J’ai eu occasion de remarquer, à différentes époques de ma vie, que la mort de ceux à qui nous sommes attachés, et l’idée même générale de la mort, est (cæteris paribus) plus frappante pendant l’été que pendant toute autre saison. Et voici pourquoi, du moins à ce que je pense : d’abord ce que nous pouvons voir du ciel nous paraît alors plus élevé, plus grand et (si on peut se permettre une telle expression) plus infini. Les nuages, au moyen desquels l’œil mesure ordinairement l’éloignement de ce pavillon bleu suspendu au-dessus de nos têtes, sont en été plus grands, accumulés en masses plus énormes ; secondement, la lumière et le spectacle du soleil couchant et du soleil levant sont plus propres à faire naître l’idée de l’infini ; et troisièmement (ce qui est la plus forte raison), la nature, vivifiée par la chaleur et la puissance du soleil plus ardent, lutte avec horreur contre la pensée de la mort et la froide stérilité du tombeau. Mais l’on peut observer généralement que, si deux idées s’opposent l’une à l’autre et se repoussent, elles se font naître mutuellement. C’est pour cela qu’il m’est impossible de bannir la pensée de la mort, lorsque je me promène seul dans les jours si longs de l’été, et un récit de mort particulier, s’il ne me touche pas davantage, du moins reste dans mon esprit d’une manière plus opiniâtre. Peut-être cette raison et un petit événement que je passe sous silence ont été les causes du rêve suivant. Mon âme, cependant, y était disposée d’avance ; mais, s’étant une fois déclaré, il ne me quitta plus, et, prenant mille formes fantastiques, il les réunissait ensuite toutes à la fois, et composait de nouveau la première vision.
Il me semblait que c’était un dimanche matin du mois de mai.

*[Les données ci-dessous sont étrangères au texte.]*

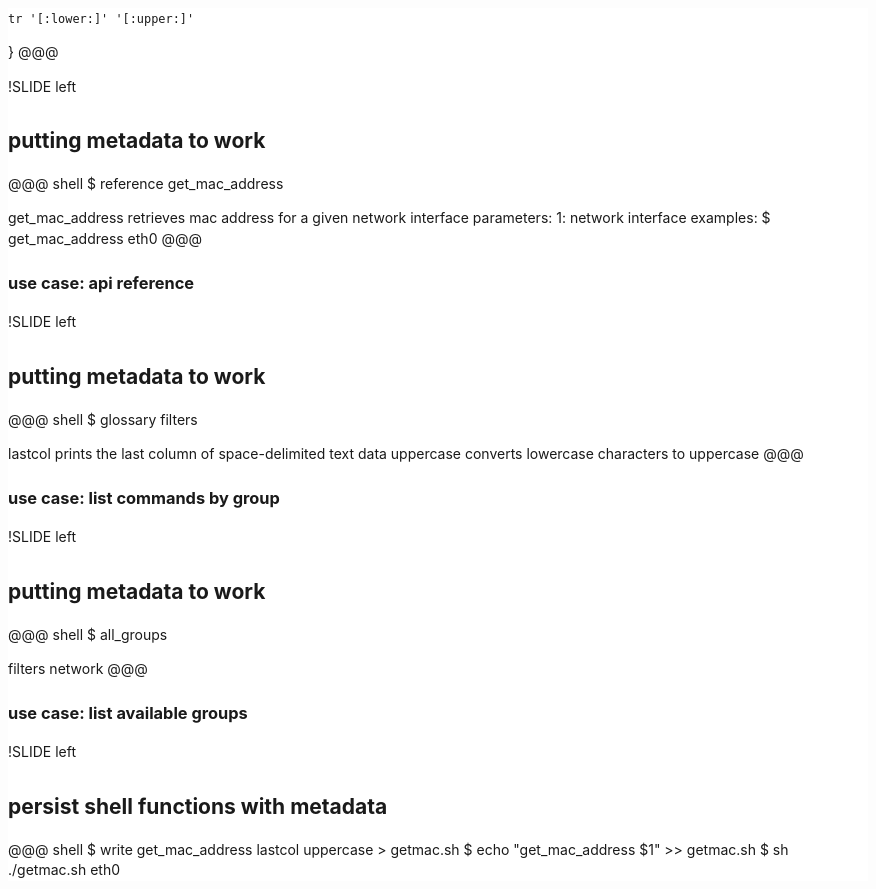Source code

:     tr '[:lower:]' '[:upper:]'
  }
@@@


!SLIDE left
## putting metadata to work

@@@ shell
$ reference get_mac_address

get_mac_address     retrieves mac address for a given network interface
parameters:
                    1: network interface
examples:
                    $ get_mac_address eth0
@@@

### use case: api reference

!SLIDE left
## putting metadata to work

@@@ shell
$ glossary filters

lastcol             prints the last column of space-delimited text data
uppercase           converts lowercase characters to uppercase
@@@

### use case: list commands by group

!SLIDE left
## putting metadata to work

@@@ shell
$ all_groups

filters
network
@@@

### use case: list available groups

!SLIDE left
## persist shell functions with metadata

@@@ shell
$ write get_mac_address lastcol uppercase > getmac.sh
$ echo "get_mac_address $1" >> getmac.sh
$ sh ./getmac.sh eth0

J’étais debout, à la porte de ma chaumière. Devant moi se passait une scène, que la position du lieu même pouvait amener, mais que mon imagination rendait plus solennelle et plus forte. Je voyais nos montagnes et, à leurs pieds, les mêmes vallées ; mais les montagnes étaient plus hautes que les Alpes. D’ailleurs, aucune créature humaine, excepté quelques personnes dormant tranquillement dans le cimetière sur des tombeaux couverts de feuilles et de fleurs, et particulièrement sur le tombeau d’un enfant que j’aimais beaucoup. J’avais vu tout cela, justement une matinée d’été, lorsque était mort ce pauvre enfant. Je regardais cette scène, qui n’était pas nouvelle pour mes yeux, et je me disais tout haut : « Il manque à tout cela un lever du soleil. C’est un triste jour. Et c’est le jour où ils célèbrent les premiers fruits de la résurrection. Je vais sortir. Il faut oublier aujourd’hui les vieux chagrins ; car l’air est frais, et les montagnes sont élevées. Les forêts sont tranquilles comme le cimetière. Cela va m’ôter ma fièvre, et je ne serai plus malheureux dorénavant. »
Je me retournai et j’ouvris la porte de mon jardin. Alors s’offrit à moi une scène toute différente, mais que pourtant mon rêve me faisait trouver en harmonie avec l’autre. C’était une scène orientale : et c’était aussi un dimanche, et aussi une matinée. On voyait dans l’éloignement les dômes et les coupoles légères d’une grande cité… puis une image, prise sans doute de quelque peinture de Jérusalem ; et à deux pas de moi, sur une pierre, et sur des palmiers de Judée, était assise une femme. Je regardai de son côté ; et c’était… Anna ! Elle me fixa d’un regard prompt. Et je lui dis enfin : « Ainsi je vous retrouve après tant d’années ! » J’attendais une réponse : elle ne m’en fit aucune. Je reconnaissais ses traits ; pourtant qu’ils étaient changés ! Dix-sept ans auparavant, lorsque la clarté de la lampe tombait sur son visage, et que, pour la dernière fois, je déposai un baiser sur ses lèvres (qui n’étaient pas souillées, ô Anna !), ses yeux étaient baignés de larmes ; maintenant elle ne pleurait plus. Elle semblait plus belle qu’elle n’était alors, et les années n’avaient laissé sur elle aucune trace. Ses regards étaient tranquilles ; mais ils avaient une expression grave et solennelle. Je la contemplais avec une sorte de vénération ; mais tout à coup elle devint triste, et je vis du côté des montagnes une vapeur qui s’élevait entre nous. Tout disparut.